Verschmäht man die Begründung: wir handeln aus Angst und Gier, aus Furcht vor Entbehrung, Langeweile, Verachtung, göttlicher Strafe, Schmerz und Tod, aus Begehren nach Sinnenlust, Macht, Schein, Besitz, Belohnung und Wechsel; verschmäht man dies menschenunwürdige Bekenntnis, so ist anerkannt: Richtkräfte unseres Lebens sind absolute Werte. Diese Werte können benannt, aber nicht begründet werden.

 

So wenig der Fahrplan uns sagen kann, nach welchem Lande uns die Sehnsucht zieht, noch welches uns bestimmt ist, so wenig kann die Gedankenkunst der Philosophie uns Werte beweisen. Sie kann sagen: tust du das, so geschieht das. Mir scheint dies das größere, jenes das kleinere Übel, dies das höhere, jenes das geringere Gut. Sie schließt: du sollst, oder: du mußt. Darauf steht es jedem frei, zu antworten: ich soll? aber ich will nicht. Ich muß? nein, ich kann auch anders.

 

Dann schweigt die Philosophie beleidigt, oder sie ballt die Faust und droht, oder sie wendet sich ab und schmäht.

 

Das Denken schafft keine Werte. Sie sind gegeben, oder sie sind nicht. Wer ehrlich ist, weiß, daß er manchmal Folgen mit dem Verstande abgewogen hat, niemals Ziele. Er handelt wie er handeln muß, nach innerem Gesetz, und dies Gesetz ist tierisch oder es ist göttlich. Wer Werte ergrübelt, ist hilflosen oder kranken Geistes und nicht berufen. Die Gründe, die jemand nachträglich für sein Handeln gibt, sind falsch. Niemand weiß, was in irgendeinem Augenblick in ihm vorgeht; ein tausendfältiges Ich kreuzt seine widerspruchsvollen Fühlungen und Wollungen, und ein Innerstes entscheidet.

Gesammelte Daten:
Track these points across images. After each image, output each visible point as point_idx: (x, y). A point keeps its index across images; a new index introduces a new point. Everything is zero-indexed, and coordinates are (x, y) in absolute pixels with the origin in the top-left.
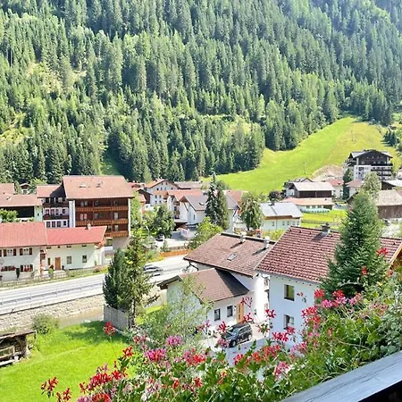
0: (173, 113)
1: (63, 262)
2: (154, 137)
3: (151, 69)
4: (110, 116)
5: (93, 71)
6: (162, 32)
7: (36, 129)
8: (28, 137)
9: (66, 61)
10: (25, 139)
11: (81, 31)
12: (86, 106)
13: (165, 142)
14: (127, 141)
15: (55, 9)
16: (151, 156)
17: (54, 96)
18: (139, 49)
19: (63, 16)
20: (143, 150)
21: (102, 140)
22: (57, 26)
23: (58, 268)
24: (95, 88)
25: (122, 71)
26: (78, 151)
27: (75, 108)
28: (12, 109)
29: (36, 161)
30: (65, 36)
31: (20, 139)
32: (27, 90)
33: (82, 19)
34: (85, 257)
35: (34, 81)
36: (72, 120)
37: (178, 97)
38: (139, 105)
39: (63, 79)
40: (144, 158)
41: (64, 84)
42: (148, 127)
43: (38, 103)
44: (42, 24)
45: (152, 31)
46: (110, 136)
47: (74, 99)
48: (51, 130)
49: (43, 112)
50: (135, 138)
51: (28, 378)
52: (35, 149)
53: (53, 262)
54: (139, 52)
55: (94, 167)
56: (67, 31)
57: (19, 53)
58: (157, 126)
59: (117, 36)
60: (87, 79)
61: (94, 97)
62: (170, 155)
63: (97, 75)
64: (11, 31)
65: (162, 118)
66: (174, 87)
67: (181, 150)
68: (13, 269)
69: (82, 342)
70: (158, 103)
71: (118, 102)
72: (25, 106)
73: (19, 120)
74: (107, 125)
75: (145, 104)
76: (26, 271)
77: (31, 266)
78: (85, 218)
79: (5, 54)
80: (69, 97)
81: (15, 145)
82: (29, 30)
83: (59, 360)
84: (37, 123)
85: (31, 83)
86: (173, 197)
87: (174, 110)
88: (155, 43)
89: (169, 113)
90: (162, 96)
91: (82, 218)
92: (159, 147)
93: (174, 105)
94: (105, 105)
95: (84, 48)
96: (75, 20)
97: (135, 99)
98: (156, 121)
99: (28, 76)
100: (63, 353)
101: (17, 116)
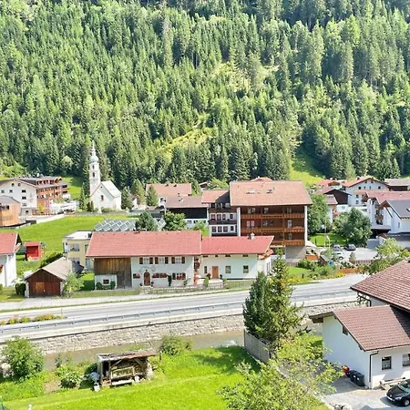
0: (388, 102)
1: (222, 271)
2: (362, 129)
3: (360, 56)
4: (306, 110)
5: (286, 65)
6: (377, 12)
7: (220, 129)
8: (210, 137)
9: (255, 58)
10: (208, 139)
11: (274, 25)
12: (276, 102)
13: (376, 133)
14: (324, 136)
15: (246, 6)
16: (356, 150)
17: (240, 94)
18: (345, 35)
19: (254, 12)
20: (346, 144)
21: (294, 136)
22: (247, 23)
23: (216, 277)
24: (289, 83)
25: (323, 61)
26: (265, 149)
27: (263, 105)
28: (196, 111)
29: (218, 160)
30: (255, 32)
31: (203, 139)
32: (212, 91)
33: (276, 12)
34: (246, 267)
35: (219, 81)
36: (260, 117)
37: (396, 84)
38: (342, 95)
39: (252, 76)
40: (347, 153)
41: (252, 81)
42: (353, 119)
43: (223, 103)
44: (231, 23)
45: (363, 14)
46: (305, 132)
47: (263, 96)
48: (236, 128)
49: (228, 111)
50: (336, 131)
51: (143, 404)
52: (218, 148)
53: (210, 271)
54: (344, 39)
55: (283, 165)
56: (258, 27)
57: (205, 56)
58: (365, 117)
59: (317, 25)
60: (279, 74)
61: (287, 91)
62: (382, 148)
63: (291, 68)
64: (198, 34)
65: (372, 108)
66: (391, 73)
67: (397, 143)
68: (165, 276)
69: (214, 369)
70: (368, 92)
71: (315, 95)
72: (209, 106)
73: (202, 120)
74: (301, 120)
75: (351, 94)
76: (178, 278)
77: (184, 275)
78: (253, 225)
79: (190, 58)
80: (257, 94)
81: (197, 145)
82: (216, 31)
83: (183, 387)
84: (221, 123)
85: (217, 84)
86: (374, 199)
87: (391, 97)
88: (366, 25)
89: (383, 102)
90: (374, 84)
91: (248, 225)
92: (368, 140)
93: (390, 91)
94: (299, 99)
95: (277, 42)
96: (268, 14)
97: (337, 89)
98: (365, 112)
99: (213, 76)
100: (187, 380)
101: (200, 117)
--
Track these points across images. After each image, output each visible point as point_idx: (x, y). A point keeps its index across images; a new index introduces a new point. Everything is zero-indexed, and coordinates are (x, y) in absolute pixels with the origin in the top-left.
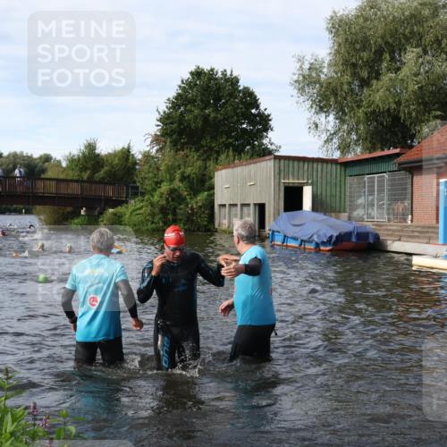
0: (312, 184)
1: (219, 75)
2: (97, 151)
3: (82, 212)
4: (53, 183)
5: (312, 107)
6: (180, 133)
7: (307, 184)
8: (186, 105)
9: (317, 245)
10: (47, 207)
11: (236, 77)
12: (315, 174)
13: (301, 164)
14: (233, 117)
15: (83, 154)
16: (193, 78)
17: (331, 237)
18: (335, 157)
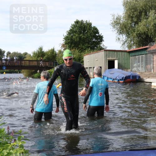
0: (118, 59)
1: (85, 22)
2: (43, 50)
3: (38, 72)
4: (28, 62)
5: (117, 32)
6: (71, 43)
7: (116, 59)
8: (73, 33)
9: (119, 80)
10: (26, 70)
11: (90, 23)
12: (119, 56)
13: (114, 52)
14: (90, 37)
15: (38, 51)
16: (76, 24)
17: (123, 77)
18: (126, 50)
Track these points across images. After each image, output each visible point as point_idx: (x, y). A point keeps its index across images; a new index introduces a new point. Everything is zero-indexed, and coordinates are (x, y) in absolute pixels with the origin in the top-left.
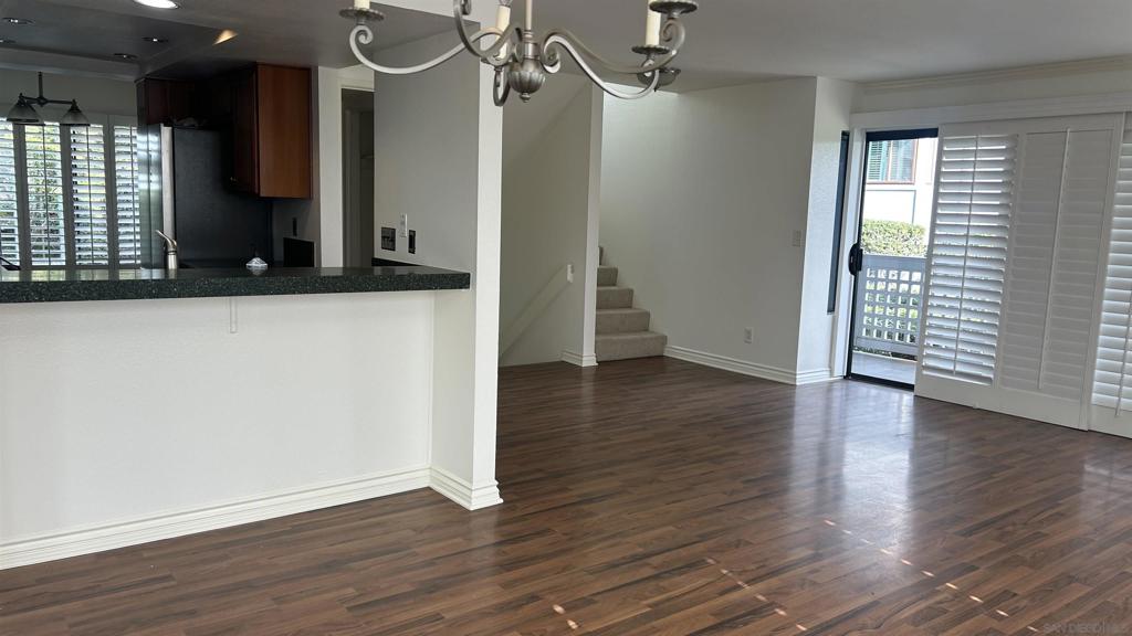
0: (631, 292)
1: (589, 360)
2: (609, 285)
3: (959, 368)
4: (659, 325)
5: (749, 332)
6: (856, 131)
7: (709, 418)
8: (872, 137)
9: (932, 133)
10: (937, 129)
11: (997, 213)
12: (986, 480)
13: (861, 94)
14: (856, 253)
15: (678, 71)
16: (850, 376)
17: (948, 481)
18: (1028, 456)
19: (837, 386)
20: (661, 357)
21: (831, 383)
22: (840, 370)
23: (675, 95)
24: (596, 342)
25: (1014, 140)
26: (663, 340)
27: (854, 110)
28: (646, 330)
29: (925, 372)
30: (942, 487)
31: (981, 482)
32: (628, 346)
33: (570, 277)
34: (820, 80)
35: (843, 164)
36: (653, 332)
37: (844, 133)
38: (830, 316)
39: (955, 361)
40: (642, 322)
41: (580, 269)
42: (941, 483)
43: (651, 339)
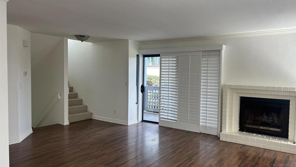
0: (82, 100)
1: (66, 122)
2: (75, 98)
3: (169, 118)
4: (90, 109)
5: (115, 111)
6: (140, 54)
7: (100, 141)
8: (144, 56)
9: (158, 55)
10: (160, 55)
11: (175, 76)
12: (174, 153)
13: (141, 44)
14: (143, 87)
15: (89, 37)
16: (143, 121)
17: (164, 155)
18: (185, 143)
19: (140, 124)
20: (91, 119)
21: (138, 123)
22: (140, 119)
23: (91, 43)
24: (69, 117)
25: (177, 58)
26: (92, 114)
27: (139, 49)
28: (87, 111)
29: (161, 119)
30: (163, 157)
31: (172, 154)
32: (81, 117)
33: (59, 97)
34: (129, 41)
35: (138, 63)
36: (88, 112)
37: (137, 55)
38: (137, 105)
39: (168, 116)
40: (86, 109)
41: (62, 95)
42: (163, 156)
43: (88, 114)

**Die Aufgabe:** Führe den Textauszug über Werte und das Denken nach seinem letzten Satz weiter.

**Das Ergebnis:**
Werte werden nicht erdacht und erstritten, sondern geschenkt. Geschenkt dem, der reinen Herzens ist, und dessen Geist schweigen kann. Sie sind das Geschenk überintellektueller Kräfte, deshalb bedürfen sie keiner Begründung und keines Beweises, sie bestehen aus eigener Kraft, denn sie entstammen dem Reich der Seele. Den Eingang zu diesem Reich erzwingt man nicht, und doch steht es himmelweit offen. Der höchsten Menschenmacht ist es erschlossen, der Liebeskraft des Glaubens.

 

Glauben! Zögernd gestehe ich euch, Freunde: ich liebe das Wort nicht. In der griechischen und römischen Schrift stehen die Wörter πίστις und fides, die heißen Treue und Trauen. Als man sie mit Glauben übersetzte, da stand dies schöne Wort seinem Ursinn näher, jetzt ist es verwelkt und sagt nicht viel mehr als "für wahr halten". Nur wenn wir bekennen "ich glaube an Gott", so erklingt der alte Glockenton. Nichts steht dem Glauben ferner als das Meinen. Und so wie wir das schwachgewordene Wort zum reinen Sinn beleben müssen, ist uns das Gleichnis gegeben, wie wir die alte Worteskraft erwecken sollen.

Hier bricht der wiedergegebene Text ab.